U.S. troops at the military compound to train Iraqi forces helped repel the attack, marking the first time American forces have been involved in an exchange of gunfire in Baghdad since the U.S. officially ended combat operations in Iraq less than a week ago.
In the brazen midday assault, suicide bombers set off a car bomb and managed to fight their way inside the building before being killed.
On Aug. 17, an al-Qaida-linked suicide bomber blew himself up at the same east Baghdad military headquarters and killed 61 army recruits in the deadliest act of violence in Baghdad in months.
Iraqi military spokesman Maj. Gen. Qassim al-Moussawi said in a statement that 12 people were killed in Sunday's attack and 36 were injured. Five Iraqi soldiers were among the dead.
An explosives-laden car charged the building and blew up. Then gunmen assaulted the headquarters, battling the building's guards in a 15-minute firefight, according to police officials who said at least three militants were wearing explosives belts.
The bombers were headed to the building's entrance on foot but were shot by the guards before they could trigger their devices.
One was wounded and has been taken into custody.
All officials spoke on condition of anonymity because they were not authorized to speak to the media.
The Americans provided covering fire while Iraqi soldiers pursued the attackers who had entered the compound, said Lt. Col Eric Bloom, a U.S. military spokesman. The U.S. intervention also included helicopters and drones, he said. The American troops were based in the compound to train Iraqi forces.
He said it was the first exchange of gunfire involving American troops in Baghdad since the Aug. 31 deadline for ending formal combat operations. No American troops were injured, and he said the American gunfire lasted a few minutes.

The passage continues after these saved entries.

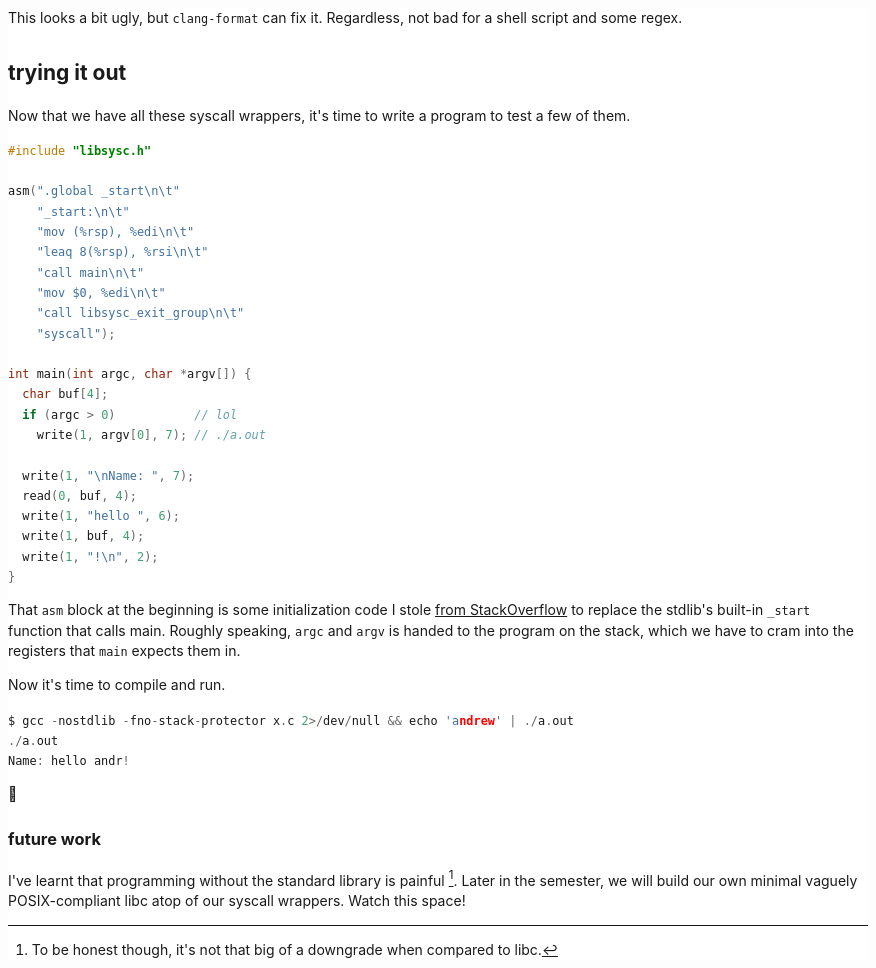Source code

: This looks a bit ugly, but `clang-format` can fix it. Regardless, not bad for a shell script and some regex.

## trying it out

Now that we have all these syscall wrappers, it's time to write a program to test a few of them.

```c
#include "libsysc.h"

asm(".global _start\n\t"
    "_start:\n\t"
    "mov (%rsp), %edi\n\t"
    "leaq 8(%rsp), %rsi\n\t"
    "call main\n\t"
    "mov $0, %edi\n\t"
    "call libsysc_exit_group\n\t"
    "syscall");

int main(int argc, char *argv[]) {
  char buf[4];
  if (argc > 0)           // lol
    write(1, argv[0], 7); // ./a.out

  write(1, "\nName: ", 7);
  read(0, buf, 4);
  write(1, "hello ", 6);
  write(1, buf, 4);
  write(1, "!\n", 2);
}
```

That `asm` block at the beginning is some initialization code I stole [from StackOverflow](https://stackoverflow.com/a/16722942) to replace the stdlib's built-in `_start` function that calls main. Roughly speaking, `argc` and `argv` is handed to the program on the stack, which we have to cram into the registers that `main` expects them in.

Now it's time to compile and run.

```c
$ gcc -nostdlib -fno-stack-protector x.c 2>/dev/null && echo 'andrew' | ./a.out
./a.out
Name: hello andr!
```

🙂

### future work

I've learnt that programming without the standard library is painful [^6]. Later in the semester, we will build our own minimal vaguely POSIX-compliant libc atop of our syscall wrappers. Watch this space!

[^1]: ... which was the plan, until I didn't finish the syscall layer in time.

[^2]: On Linux anyways.


[^3]: `syscall6`, the wrapper for syscalls with 6 arguments, has 7 arguments in total due to the `no` argument.
[^4]: You can read all about it by running `man man`.
[^5]: `mklibsysc` only generates wrappers for syscalls specified in the input, which is why there are only 5 in the list.
[^6]: To be honest though, it's not that big of a downgrade when compared to libc.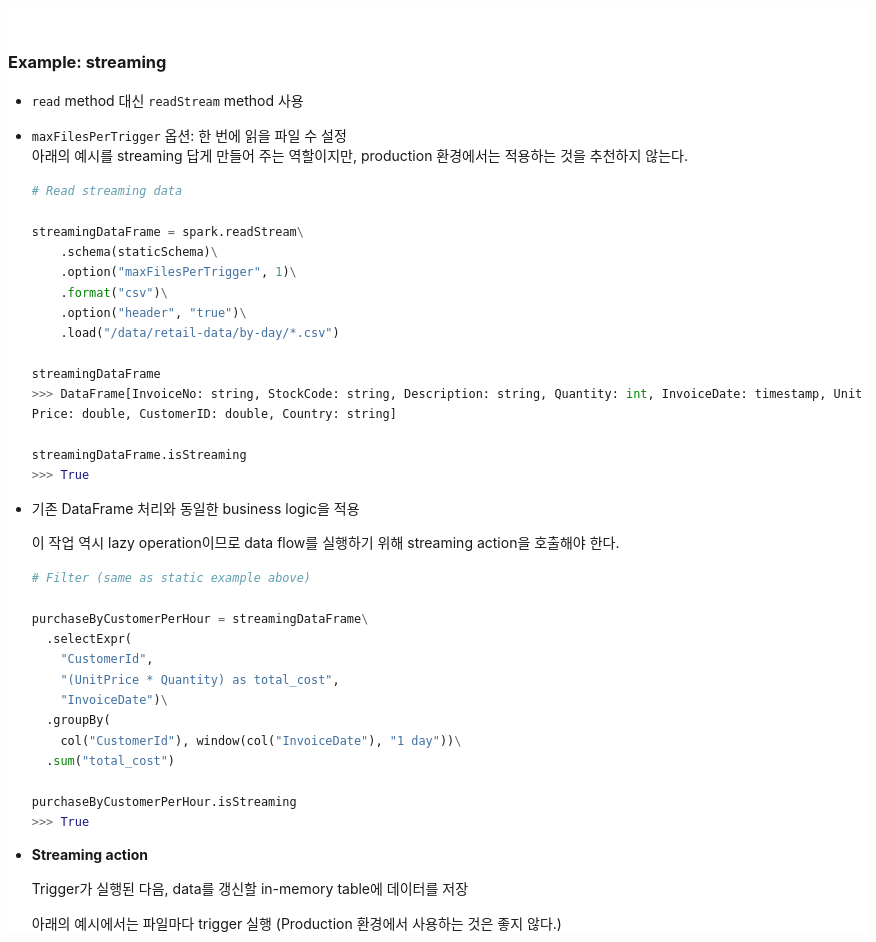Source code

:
 ```python
```

<br>

### Example: streaming

- `read` method 대신 `readStream` method 사용
- `maxFilesPerTrigger` 옵션: 한 번에 읽을 파일 수 설정      
    아래의 예시를 streaming 답게 만들어 주는 역할이지만, production 환경에서는 적용하는 것을 추천하지 않는다.
    
    ```python
    # Read streaming data
    
    streamingDataFrame = spark.readStream\
        .schema(staticSchema)\
        .option("maxFilesPerTrigger", 1)\
        .format("csv")\
        .option("header", "true")\
        .load("/data/retail-data/by-day/*.csv")
    
    streamingDataFrame
    >>> DataFrame[InvoiceNo: string, StockCode: string, Description: string, Quantity: int, InvoiceDate: timestamp, UnitPrice: double, CustomerID: double, Country: string]
    
    streamingDataFrame.isStreaming
    >>> True
    ```
    

- 기존 DataFrame 처리와 동일한 business logic을 적용
    
    이 작업 역시 lazy operation이므로 data flow를 실행하기 위해 streaming action을 호출해야 한다.
    
    ```python
    # Filter (same as static example above)
    
    purchaseByCustomerPerHour = streamingDataFrame\
      .selectExpr(
        "CustomerId",
        "(UnitPrice * Quantity) as total_cost",
        "InvoiceDate")\
      .groupBy(
        col("CustomerId"), window(col("InvoiceDate"), "1 day"))\
      .sum("total_cost")
    
    purchaseByCustomerPerHour.isStreaming
    >>> True
    ```
    
- **Streaming action**
    
    Trigger가 실행된 다음, data를 갱신할 in-memory table에 데이터를 저장
    
    아래의 예시에서는 파일마다 trigger 실행 (Production 환경에서 사용하는 것은 좋지 않다.)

Sunday's attack was an embarrassment for the officials in the capital, where security has been high in past days as insurgents intensify their strikes on Iraqi police and soldiers to mark the change in the U.S. mission.
The building attacked on Sunday is the headquarters for the Iraqi Army's 11th Division and an army recruitment center. In mid-August attack, al-Qaida boasted that its operative easily passed through checkpoints before detonating his explosives belt in a crowd of officers and recruits outside the building.
The Iraqi security forces are now solely responsible for protecting the country after President Barack Obama declared an end to U.S. combat operations on Wednesday. Many, however, doubt that Iraq's police and army are a match for the well-armed insurgency determined to bring down the Shiite-led government.
Last week Prime Minister Nouri al-Maliki put his nation on its highest level of alert for terror attacks, warning of plots to sow fear and chaos in the country. He said insurgents would try to exploit widespread frustration with years of frequent power outages and problems with other public services by staging riots and attacks on government offices.
U.S. and Iraqi officials have long worried that political instability would lead to widespread violence in Iraq, and the lack of a power-sharing agreement among the competing leaders has only increased fears.
Six months after an inconclusive election in March, Iraq still has no new government. Al-Maliki, a Shiite, is struggling to keep his job after his political coalition came in a close second to a Sunni-dominated alliance at the March 7 vote.